C’est avec mélancolie que je regarde pour la centième fois peut-être la brochure de Juilliard que je cache dans le tiroir de mon bureau. Si ma mère le savait, elle l’aurait certainement mise à la poubelle depuis longtemps. Elle déteste tellement l’idée que la danse me passionne autant que ça en devient presque ridicule. Je crois même l’avoir vu sourire quand elle a appris que madame Fisher m’avait viré de ses cours.

Les auditions sont terminées depuis le mois de février et je sais pertinemment qu’il n’y aura aucun miracle pour cette année, et qu’il n’y en aura probablement jamais. Alors, c’est avec mélancolie que je range mon rêve écorné au fond du tiroir, et que j’en sors la lettre de Columbia. Le mot « ADMISSION » aurait dû me faire bondir de joie à l’instant même où je l’ai ouverte. Pourtant, ça n’a pas eu cet effet. J’ai mis une bonne semaine à l’ouvrir, et je ne l’ai finalement fait que pour me débarrasser.

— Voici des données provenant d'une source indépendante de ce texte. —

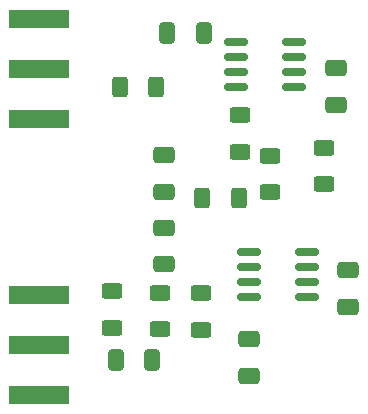
<source format=gtp>
%TF.GenerationSoftware,KiCad,Pcbnew,6.0.2-378541a8eb~116~ubuntu20.04.1*%
%TF.CreationDate,2022-03-10T11:15:54-06:00*%
%TF.ProjectId,lna_sma_10x,6c6e615f-736d-4615-9f31-30782e6b6963,1.0*%
%TF.SameCoordinates,Original*%
%TF.FileFunction,Paste,Top*%
%TF.FilePolarity,Positive*%
%FSLAX46Y46*%
G04 Gerber Fmt 4.6, Leading zero omitted, Abs format (unit mm)*
G04 Created by KiCad (PCBNEW 6.0.2-378541a8eb~116~ubuntu20.04.1) date 2022-03-10 11:15:54*
%MOMM*%
%LPD*%
G01*
G04 APERTURE LIST*
G04 Aperture macros list*
%AMRoundRect*
0 Rectangle with rounded corners*
0 $1 Rounding radius*
0 $2 $3 $4 $5 $6 $7 $8 $9 X,Y pos of 4 corners*
0 Add a 4 corners polygon primitive as box body*
4,1,4,$2,$3,$4,$5,$6,$7,$8,$9,$2,$3,0*
0 Add four circle primitives for the rounded corners*
1,1,$1+$1,$2,$3*
1,1,$1+$1,$4,$5*
1,1,$1+$1,$6,$7*
1,1,$1+$1,$8,$9*
0 Add four rect primitives between the rounded corners*
20,1,$1+$1,$2,$3,$4,$5,0*
20,1,$1+$1,$4,$5,$6,$7,0*
20,1,$1+$1,$6,$7,$8,$9,0*
20,1,$1+$1,$8,$9,$2,$3,0*%
G04 Aperture macros list end*
%ADD10RoundRect,0.150000X0.825000X0.150000X-0.825000X0.150000X-0.825000X-0.150000X0.825000X-0.150000X0*%
%ADD11RoundRect,0.150000X-0.825000X-0.150000X0.825000X-0.150000X0.825000X0.150000X-0.825000X0.150000X0*%
%ADD12RoundRect,0.250000X0.400000X0.625000X-0.400000X0.625000X-0.400000X-0.625000X0.400000X-0.625000X0*%
%ADD13RoundRect,0.250000X0.625000X-0.400000X0.625000X0.400000X-0.625000X0.400000X-0.625000X-0.400000X0*%
%ADD14RoundRect,0.250000X-0.400000X-0.625000X0.400000X-0.625000X0.400000X0.625000X-0.400000X0.625000X0*%
%ADD15R,5.080000X1.500000*%
%ADD16RoundRect,0.250000X0.650000X-0.412500X0.650000X0.412500X-0.650000X0.412500X-0.650000X-0.412500X0*%
%ADD17RoundRect,0.250000X-0.650000X0.412500X-0.650000X-0.412500X0.650000X-0.412500X0.650000X0.412500X0*%
%ADD18RoundRect,0.250000X0.412500X0.650000X-0.412500X0.650000X-0.412500X-0.650000X0.412500X-0.650000X0*%
%ADD19RoundRect,0.250000X-0.412500X-0.650000X0.412500X-0.650000X0.412500X0.650000X-0.412500X0.650000X0*%
G04 APERTURE END LIST*
D10*
%TO.C,U2*%
X124675000Y-59630000D03*
X124675000Y-58360000D03*
X124675000Y-57090000D03*
X124675000Y-55820000D03*
X119725000Y-55820000D03*
X119725000Y-57090000D03*
X119725000Y-58360000D03*
X119725000Y-59630000D03*
%TD*%
D11*
%TO.C,U1*%
X120825000Y-73620000D03*
X120825000Y-74890000D03*
X120825000Y-76160000D03*
X120825000Y-77430000D03*
X125775000Y-77430000D03*
X125775000Y-76160000D03*
X125775000Y-74890000D03*
X125775000Y-73620000D03*
%TD*%
D12*
%TO.C,R8*%
X112975000Y-59650000D03*
X109875000Y-59650000D03*
%TD*%
D13*
%TO.C,R7*%
X120100000Y-65100000D03*
X120100000Y-62000000D03*
%TD*%
%TO.C,R6*%
X127225000Y-67850000D03*
X127225000Y-64750000D03*
%TD*%
%TO.C,R5*%
X122600000Y-68525000D03*
X122600000Y-65425000D03*
%TD*%
D14*
%TO.C,R4*%
X116875000Y-69000000D03*
X119975000Y-69000000D03*
%TD*%
D13*
%TO.C,R3*%
X116775000Y-80175000D03*
X116775000Y-77075000D03*
%TD*%
%TO.C,R2*%
X113325000Y-80125000D03*
X113325000Y-77025000D03*
%TD*%
%TO.C,R1*%
X109200000Y-76925000D03*
X109200000Y-80025000D03*
%TD*%
D15*
%TO.C,J3*%
X103037500Y-58100000D03*
X103037500Y-53850000D03*
X103037500Y-62350000D03*
%TD*%
%TO.C,J1*%
X103037488Y-81474996D03*
X103037488Y-77224996D03*
X103037488Y-85724996D03*
%TD*%
D16*
%TO.C,C7*%
X129250000Y-75137500D03*
X129250000Y-78262500D03*
%TD*%
D17*
%TO.C,C6*%
X128225000Y-61162500D03*
X128225000Y-58037500D03*
%TD*%
%TO.C,C5*%
X113650000Y-71525000D03*
X113650000Y-74650000D03*
%TD*%
%TO.C,C4*%
X120850000Y-80987500D03*
X120850000Y-84112500D03*
%TD*%
D18*
%TO.C,C3*%
X117037500Y-55075000D03*
X113912500Y-55075000D03*
%TD*%
D19*
%TO.C,C2*%
X109537500Y-82700000D03*
X112662500Y-82700000D03*
%TD*%
D17*
%TO.C,C1*%
X113600000Y-68500000D03*
X113600000Y-65375000D03*
%TD*%
M02*

</source>
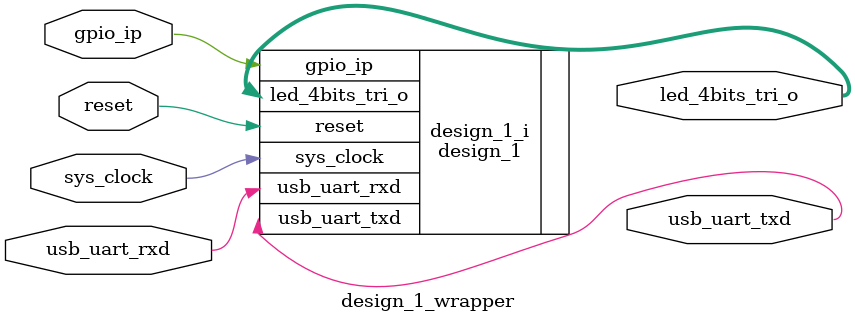
<source format=v>
`timescale 1 ps / 1 ps

module design_1_wrapper
   (gpio_ip,
    led_4bits_tri_o,
    reset,
    sys_clock,
    usb_uart_rxd,
    usb_uart_txd);
  input [0:0]gpio_ip;
  output [3:0]led_4bits_tri_o;
  input reset;
  input sys_clock;
  input usb_uart_rxd;
  output usb_uart_txd;

  wire [0:0]gpio_ip;
  wire [3:0]led_4bits_tri_o;
  wire reset;
  wire sys_clock;
  wire usb_uart_rxd;
  wire usb_uart_txd;

  design_1 design_1_i
       (.gpio_ip(gpio_ip),
        .led_4bits_tri_o(led_4bits_tri_o),
        .reset(reset),
        .sys_clock(sys_clock),
        .usb_uart_rxd(usb_uart_rxd),
        .usb_uart_txd(usb_uart_txd));
endmodule

</source>
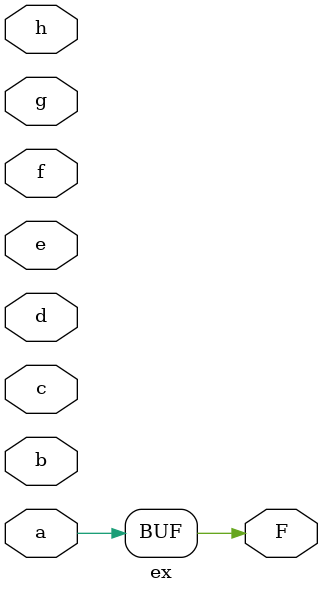
<source format=v>

module ex ( 
    a, b, c, d, e, f, g, h,
    F  );
  input  a, b, c, d, e, f, g, h;
  output F;
  assign F = a;
endmodule



</source>
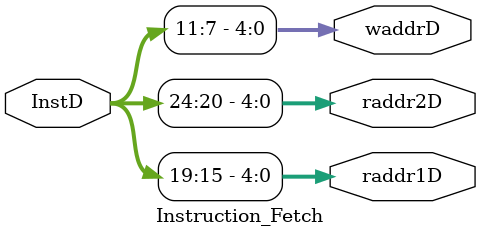
<source format=sv>
module Instruction_Fetch (
    input logic [31:0] InstD,
    output logic [4:0] raddr1D,raddr2D,waddrD
);

always_comb begin
        raddr1D = InstD [19:15];
        raddr2D = InstD [24:20];
        waddrD  = InstD [11:7];
end
endmodule
</source>
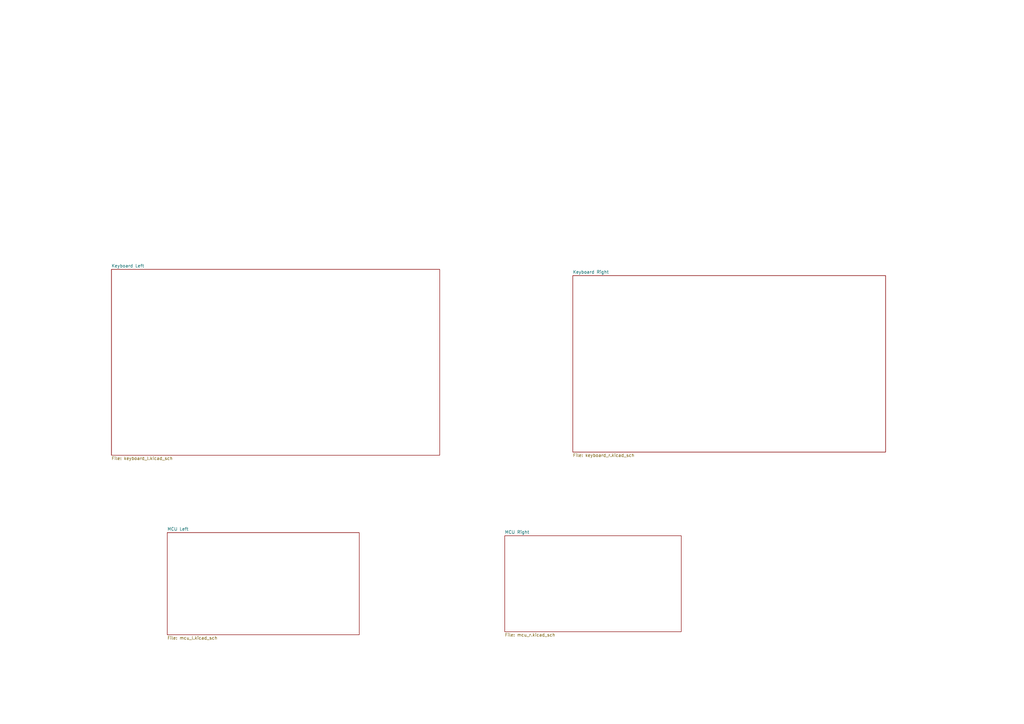
<source format=kicad_sch>
(kicad_sch
	(version 20250114)
	(generator "eeschema")
	(generator_version "9.0")
	(uuid "492fae09-e9ab-44d2-b8f8-8ae87165f151")
	(paper "A3")
	(title_block
		(title "Alpha Centauri")
		(date "2025-08-17")
		(rev "v1.0")
		(company "Jacob Gable")
	)
	(lib_symbols)
	(sheet
		(at 68.58 218.44)
		(size 78.74 41.91)
		(exclude_from_sim no)
		(in_bom yes)
		(on_board yes)
		(dnp no)
		(fields_autoplaced yes)
		(stroke
			(width 0.1524)
			(type solid)
		)
		(fill
			(color 0 0 0 0.0000)
		)
		(uuid "39aaa4cf-e532-453b-a67e-186779b167af")
		(property "Sheetname" "MCU Left"
			(at 68.58 217.7284 0)
			(effects
				(font
					(size 1.27 1.27)
				)
				(justify left bottom)
			)
		)
		(property "Sheetfile" "mcu_l.kicad_sch"
			(at 68.58 260.9346 0)
			(effects
				(font
					(size 1.27 1.27)
				)
				(justify left top)
			)
		)
		(instances
			(project "alpha_centauri_pcb"
				(path "/492fae09-e9ab-44d2-b8f8-8ae87165f151"
					(page "3")
				)
			)
		)
	)
	(sheet
		(at 45.72 110.49)
		(size 134.62 76.2)
		(exclude_from_sim no)
		(in_bom yes)
		(on_board yes)
		(dnp no)
		(fields_autoplaced yes)
		(stroke
			(width 0.1524)
			(type solid)
		)
		(fill
			(color 0 0 0 0.0000)
		)
		(uuid "445d0b70-ee5d-4cba-9f48-98d30c9a60e4")
		(property "Sheetname" "Keyboard Left"
			(at 45.72 109.7784 0)
			(effects
				(font
					(size 1.27 1.27)
				)
				(justify left bottom)
			)
		)
		(property "Sheetfile" "keyboard_l.kicad_sch"
			(at 45.72 187.2746 0)
			(effects
				(font
					(size 1.27 1.27)
				)
				(justify left top)
			)
		)
		(instances
			(project "alpha_centauri_pcb"
				(path "/492fae09-e9ab-44d2-b8f8-8ae87165f151"
					(page "2")
				)
			)
		)
	)
	(sheet
		(at 207.01 219.71)
		(size 72.39 39.37)
		(exclude_from_sim no)
		(in_bom yes)
		(on_board yes)
		(dnp no)
		(fields_autoplaced yes)
		(stroke
			(width 0.1524)
			(type solid)
		)
		(fill
			(color 0 0 0 0.0000)
		)
		(uuid "7361bbbc-4412-48b5-9e48-e20d3488dec5")
		(property "Sheetname" "MCU Right"
			(at 207.01 218.9984 0)
			(effects
				(font
					(size 1.27 1.27)
				)
				(justify left bottom)
			)
		)
		(property "Sheetfile" "mcu_r.kicad_sch"
			(at 207.01 259.6646 0)
			(effects
				(font
					(size 1.27 1.27)
				)
				(justify left top)
			)
		)
		(instances
			(project "alpha_centauri_pcb"
				(path "/492fae09-e9ab-44d2-b8f8-8ae87165f151"
					(page "5")
				)
			)
		)
	)
	(sheet
		(at 234.95 113.03)
		(size 128.27 72.39)
		(exclude_from_sim no)
		(in_bom yes)
		(on_board yes)
		(dnp no)
		(fields_autoplaced yes)
		(stroke
			(width 0.1524)
			(type solid)
		)
		(fill
			(color 0 0 0 0.0000)
		)
		(uuid "ab700b36-499d-49b7-8309-af5267778fe9")
		(property "Sheetname" "Keyboard Right"
			(at 234.95 112.3184 0)
			(effects
				(font
					(size 1.27 1.27)
				)
				(justify left bottom)
			)
		)
		(property "Sheetfile" "keyboard_r.kicad_sch"
			(at 234.95 186.0046 0)
			(effects
				(font
					(size 1.27 1.27)
				)
				(justify left top)
			)
		)
		(instances
			(project "alpha_centauri_pcb"
				(path "/492fae09-e9ab-44d2-b8f8-8ae87165f151"
					(page "4")
				)
			)
		)
	)
	(sheet_instances
		(path "/"
			(page "1")
		)
	)
	(embedded_fonts no)
)

</source>
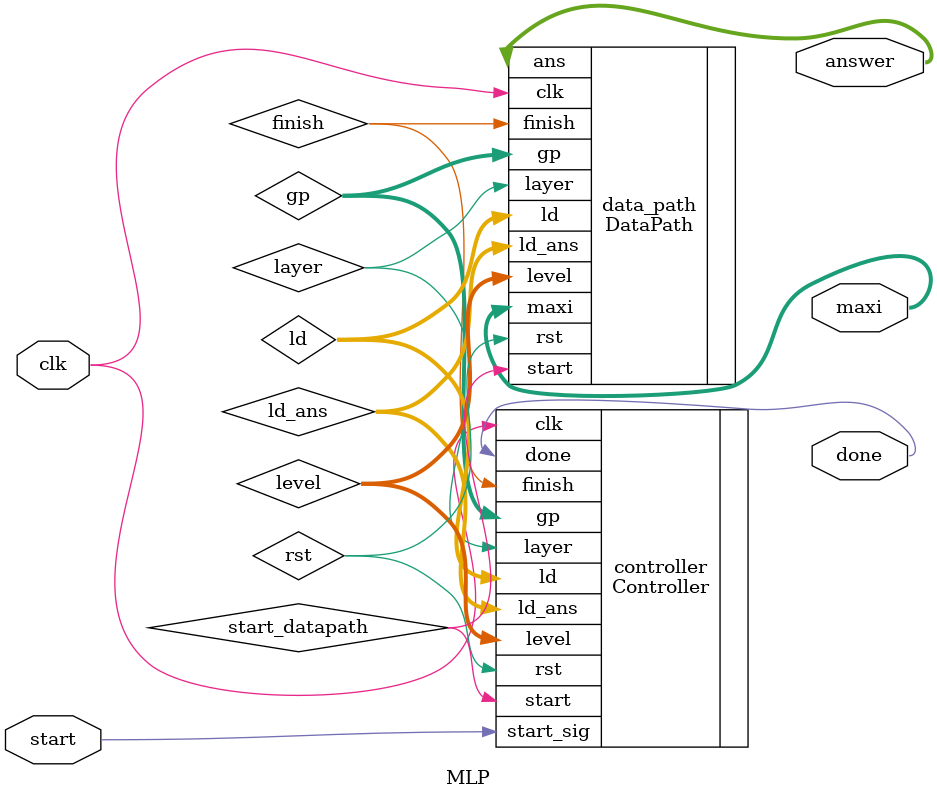
<source format=v>
module MLP(clk, start, maxi, done, answer);
	input clk;
	input start;

	output [9 : 0]maxi;
	output done;
	output [79 : 0]answer;

	wire start_datapath;
	wire [1 : 0]gp;
	wire layer;
	wire [2 : 0]level;
	wire [3 : 0]ld;
	wire [1 : 0]ld_ans;
	wire finish;
	wire rst;

	DataPath data_path(.clk(clk), .start(start_datapath), .rst(rst), .gp(gp), .layer(layer), .level(level), .ld(ld),
			.ld_ans(ld_ans), .finish(finish), .ans(answer), .maxi(maxi));

	Controller controller(.clk(clk), .start_sig(start), .finish(finish), .gp(gp), .level(level), .rst(rst),
			.layer(layer), .start(start_datapath), .ld(ld), .ld_ans(ld_ans), .done(done));
endmodule

</source>
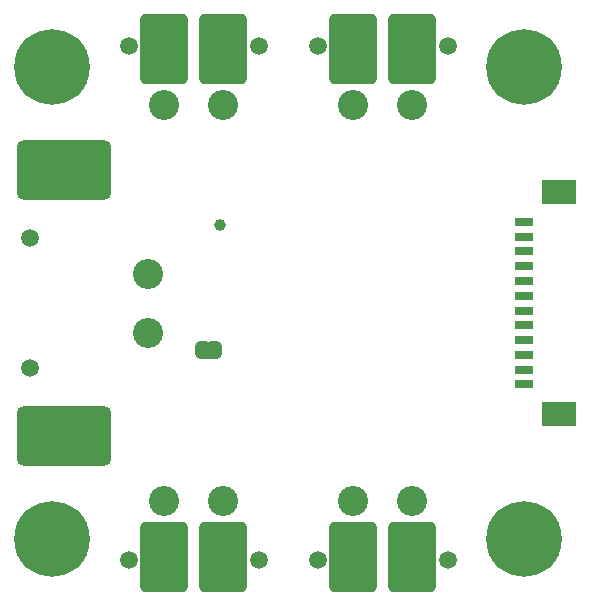
<source format=gbr>
%TF.GenerationSoftware,KiCad,Pcbnew,9.0.1*%
%TF.CreationDate,2025-07-05T19:11:38+01:00*%
%TF.ProjectId,PDB_AURA,5044425f-4155-4524-912e-6b696361645f,rev?*%
%TF.SameCoordinates,Original*%
%TF.FileFunction,Soldermask,Bot*%
%TF.FilePolarity,Negative*%
%FSLAX46Y46*%
G04 Gerber Fmt 4.6, Leading zero omitted, Abs format (unit mm)*
G04 Created by KiCad (PCBNEW 9.0.1) date 2025-07-05 19:11:38*
%MOMM*%
%LPD*%
G01*
G04 APERTURE LIST*
G04 Aperture macros list*
%AMRoundRect*
0 Rectangle with rounded corners*
0 $1 Rounding radius*
0 $2 $3 $4 $5 $6 $7 $8 $9 X,Y pos of 4 corners*
0 Add a 4 corners polygon primitive as box body*
4,1,4,$2,$3,$4,$5,$6,$7,$8,$9,$2,$3,0*
0 Add four circle primitives for the rounded corners*
1,1,$1+$1,$2,$3*
1,1,$1+$1,$4,$5*
1,1,$1+$1,$6,$7*
1,1,$1+$1,$8,$9*
0 Add four rect primitives between the rounded corners*
20,1,$1+$1,$2,$3,$4,$5,0*
20,1,$1+$1,$4,$5,$6,$7,0*
20,1,$1+$1,$6,$7,$8,$9,0*
20,1,$1+$1,$8,$9,$2,$3,0*%
%AMFreePoly0*
4,1,23,0.500000,-0.750000,0.000000,-0.750000,0.000000,-0.745722,-0.065263,-0.745722,-0.191342,-0.711940,-0.304381,-0.646677,-0.396677,-0.554381,-0.461940,-0.441342,-0.495722,-0.315263,-0.495722,-0.250000,-0.500000,-0.250000,-0.500000,0.250000,-0.495722,0.250000,-0.495722,0.315263,-0.461940,0.441342,-0.396677,0.554381,-0.304381,0.646677,-0.191342,0.711940,-0.065263,0.745722,0.000000,0.745722,
0.000000,0.750000,0.500000,0.750000,0.500000,-0.750000,0.500000,-0.750000,$1*%
%AMFreePoly1*
4,1,23,0.000000,0.745722,0.065263,0.745722,0.191342,0.711940,0.304381,0.646677,0.396677,0.554381,0.461940,0.441342,0.495722,0.315263,0.495722,0.250000,0.500000,0.250000,0.500000,-0.250000,0.495722,-0.250000,0.495722,-0.315263,0.461940,-0.441342,0.396677,-0.554381,0.304381,-0.646677,0.191342,-0.711940,0.065263,-0.745722,0.000000,-0.745722,0.000000,-0.750000,-0.500000,-0.750000,
-0.500000,0.750000,0.000000,0.750000,0.000000,0.745722,0.000000,0.745722,$1*%
G04 Aperture macros list end*
%ADD10C,2.550000*%
%ADD11C,1.500000*%
%ADD12RoundRect,0.500000X-3.500000X-2.000000X3.500000X-2.000000X3.500000X2.000000X-3.500000X2.000000X0*%
%ADD13C,0.800000*%
%ADD14C,6.400000*%
%ADD15RoundRect,0.400000X-1.600000X2.600000X-1.600000X-2.600000X1.600000X-2.600000X1.600000X2.600000X0*%
%ADD16FreePoly0,0.000000*%
%ADD17FreePoly1,0.000000*%
%ADD18RoundRect,0.400000X1.600000X-2.600000X1.600000X2.600000X-1.600000X2.600000X-1.600000X-2.600000X0*%
%ADD19R,1.600000X0.800000*%
%ADD20R,3.000000X2.100000*%
%ADD21C,1.000000*%
G04 APERTURE END LIST*
%TO.C,JP100*%
G36*
X68100000Y-79750000D02*
G01*
X68400000Y-79750000D01*
X68400000Y-78250000D01*
X68100000Y-78250000D01*
X68100000Y-79750000D01*
G37*
%TD*%
D10*
%TO.C,J304*%
X85500000Y-91750000D03*
X80500000Y-91750000D03*
D11*
X88500000Y-96750000D03*
X77500000Y-96750000D03*
%TD*%
D10*
%TO.C,J303*%
X69500000Y-91750000D03*
X64500000Y-91750000D03*
D11*
X72500000Y-96750000D03*
X61500000Y-96750000D03*
%TD*%
D10*
%TO.C,J301*%
X80500000Y-58250000D03*
X85500000Y-58250000D03*
D11*
X77500000Y-53250000D03*
X88500000Y-53250000D03*
%TD*%
D10*
%TO.C,J300*%
X64500000Y-58250000D03*
X69500000Y-58250000D03*
D11*
X61500000Y-53250000D03*
X72500000Y-53250000D03*
%TD*%
D12*
%TO.C,J102*%
X56000000Y-63750000D03*
%TD*%
D13*
%TO.C,H102*%
X92600000Y-55000000D03*
X93302944Y-53302944D03*
X93302944Y-56697056D03*
X95000000Y-52600000D03*
D14*
X95000000Y-55000000D03*
D13*
X95000000Y-57400000D03*
X96697056Y-53302944D03*
X96697056Y-56697056D03*
X97400000Y-55000000D03*
%TD*%
D10*
%TO.C,J100*%
X63162000Y-77500000D03*
X63162000Y-72500000D03*
D11*
X53162000Y-69500000D03*
X53162000Y-80500000D03*
%TD*%
D13*
%TO.C,H101*%
X52600000Y-55000000D03*
X53302944Y-53302944D03*
X53302944Y-56697056D03*
X55000000Y-52600000D03*
D14*
X55000000Y-55000000D03*
D13*
X55000000Y-57400000D03*
X56697056Y-53302944D03*
X56697056Y-56697056D03*
X57400000Y-55000000D03*
%TD*%
%TO.C,H100*%
X92600000Y-95000000D03*
X93302944Y-93302944D03*
X93302944Y-96697056D03*
X95000000Y-92600000D03*
D14*
X95000000Y-95000000D03*
D13*
X95000000Y-97400000D03*
X96697056Y-93302944D03*
X96697056Y-96697056D03*
X97400000Y-95000000D03*
%TD*%
%TO.C,H103*%
X52600000Y-95000000D03*
X53302944Y-93302944D03*
X53302944Y-96697056D03*
X55000000Y-92600000D03*
D14*
X55000000Y-95000000D03*
D13*
X55000000Y-97400000D03*
X56697056Y-93302944D03*
X56697056Y-96697056D03*
X57400000Y-95000000D03*
%TD*%
D12*
%TO.C,J101*%
X56000000Y-86250000D03*
%TD*%
D15*
%TO.C,J312*%
X69500000Y-96500000D03*
%TD*%
%TO.C,J307*%
X80500000Y-53500000D03*
%TD*%
%TO.C,J306*%
X69500000Y-53500000D03*
%TD*%
D16*
%TO.C,JP100*%
X67600000Y-79000000D03*
D17*
X68900000Y-79000000D03*
%TD*%
D18*
%TO.C,J308*%
X85500000Y-53500000D03*
%TD*%
%TO.C,J309*%
X80500000Y-96500000D03*
%TD*%
D15*
%TO.C,J310*%
X85500000Y-96500000D03*
%TD*%
D19*
%TO.C,J302*%
X95008000Y-68125000D03*
X95008000Y-69375000D03*
X95008000Y-70625000D03*
X95008000Y-71875000D03*
X95008000Y-73125000D03*
X95008000Y-74375000D03*
X95008000Y-75625000D03*
X95008000Y-76875000D03*
X95008000Y-78125000D03*
X95008000Y-79375000D03*
X95008000Y-80625000D03*
X95008000Y-81875000D03*
D20*
X97908000Y-65575000D03*
X97908000Y-84425000D03*
%TD*%
D21*
%TO.C,TP201*%
X69250000Y-68350000D03*
%TD*%
D18*
%TO.C,J305*%
X64500000Y-53500000D03*
%TD*%
%TO.C,J311*%
X64500000Y-96500000D03*
%TD*%
M02*

</source>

Autant en finir, puisque mon avenir se trouve dans cette université qui ne me fait ni chaud ni froid !

Quand je me serai décidé à le dire à mes parents, ma mère fera une crise de bonheur pour nous deux. Elle a tellement rêvé que j’y entre que je m’étonne même qu’elle ne soit pas déjà au courant.

J’écarquille les yeux en remarquant l’heure sur mon téléphone. À force de flâner, je vais finir par être en retard ! Je m’étonne que mon frère n’ait pas encore hurlé mon prénom en bas des escaliers ou que ma mère ne soit pas entrée horrifiée dans ma chambre. J’attrape mon sac, puis rejoins la chambre de Tyler.

— Ty, dépêche-toi un peu, on n’est pas en avance.